Spending time by the water can be fun, especially during the warm summer months. But it’s important to know how to keep yourself, and your friends safe.  

The Dangers 

Each year, around 400 people drown in the UK, with the majority of deaths occurring during June, July, and August. So, whether you’re a strong swimmer, or you’re just learning to swim, there are dangers to be aware of when entering any type of water: 

You should only ever swim in areas where lifeguards are present, such as swimming pools and beaches. Never swim in places such as quarries, rivers or beaches with no lifeguards present. 

Cold Water Shock (Hypothermia) 

Swimming in cold water may seem like a great way to cool off, but the UK waters are probably colder than you think and could cause Hypothermia (when the body gets so cold that it can’t warm itself up again)

The first signs of mild hypothermia include shivering and teeth chattering. If you experience these, get out of the water immediately and warm up with dry clothes and physical activity. Doing press-ups, star-jumps, or running up a nearby hill can help you warm up quickly. 

Click here to see more symptoms of Hypothermia 

Slipping on rocks 

Slippery rocks are a common hazard in outdoor swimming areas. Wet rocks can cause you to slip and potentially hit your head. Always move carefully and wear appropriate footwear to prevent falls. 

Jumping and Diving 

Always check the water’s depth before jumping or diving, even if you’ve been to the spot before. Water depths can change, and new obstacles like rocks, branches, or rubbish might have been carried downstream or dumped in. 

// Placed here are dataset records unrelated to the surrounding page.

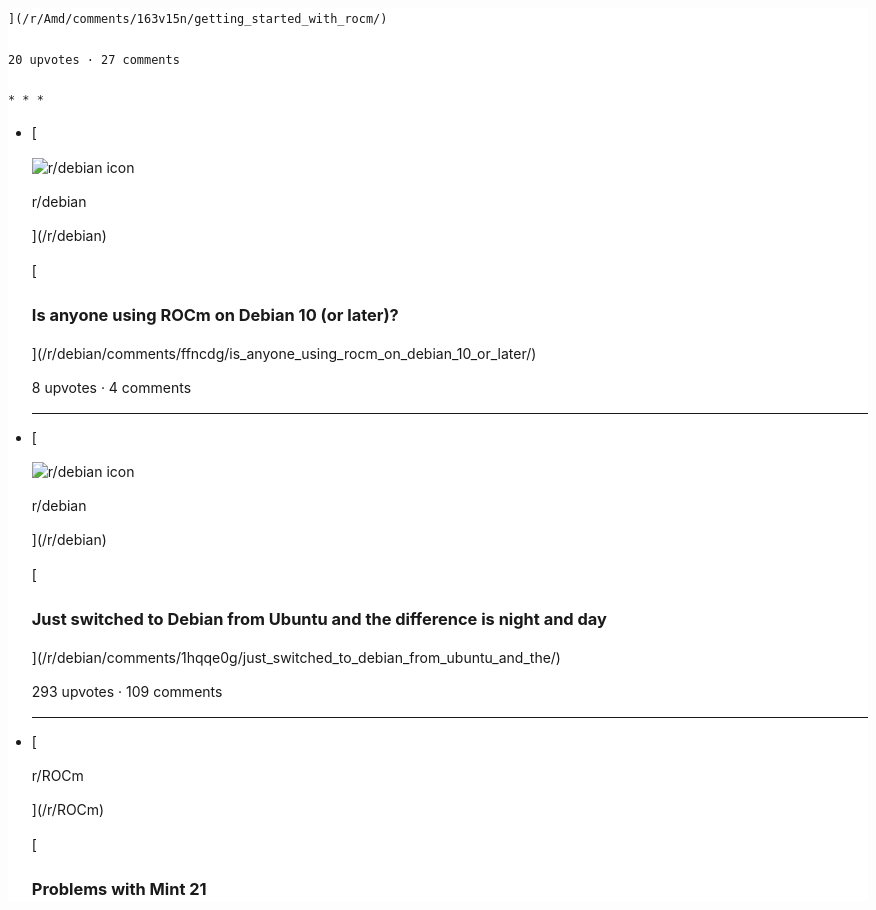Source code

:     
    
    
    
    ](/r/Amd/comments/163v15n/getting_started_with_rocm/)
    
    20 upvotes · 27 comments
    
    * * *
    
-   [
    
    ![r/debian icon](https://styles.redditmedia.com/t5_2qhkk/styles/communityIcon_krd3oanc6k611.png)
    
    r/debian
    
    ](/r/debian)
    
    [
    
    ### Is anyone using ROCm on Debian 10 (or later)?
    
    
    
    
    
    ](/r/debian/comments/ffncdg/is_anyone_using_rocm_on_debian_10_or_later/)
    
    8 upvotes · 4 comments
    
    * * *
    
-   [
    
    ![r/debian icon](https://styles.redditmedia.com/t5_2qhkk/styles/communityIcon_krd3oanc6k611.png)
    
    r/debian
    
    ](/r/debian)
    
    [
    
    ### Just switched to Debian from Ubuntu and the difference is night and day
    
    
    
    
    
    ](/r/debian/comments/1hqqe0g/just_switched_to_debian_from_ubuntu_and_the/)
    
    293 upvotes · 109 comments
    
    * * *
    
-   [
    
    r/ROCm
    
    ](/r/ROCm)
    
    [
    
    ### Problems with Mint 21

Look out for any “No Diving” or “No Swimming” signs, as they indicate unsafe conditions. Even if you’re planning to jump in feet first, ensure the water is deep enough and free of hidden hazards. 

Moving water/currents 

Be aware of the strength and direction of currents. Moving water can be deceptively powerful and may carry you away from safety. Even shallow water, if moving fast enough, can knock you over and sweep you away. So always think ahead: if you lose your footing or get swept downstream, where will you get out? Identify your emergency exits before entering the water. 


It’s important to enjoy swimming safely! Level up your swimming skills, stick with your friends, and only ever swim in areas where lifeguards are present.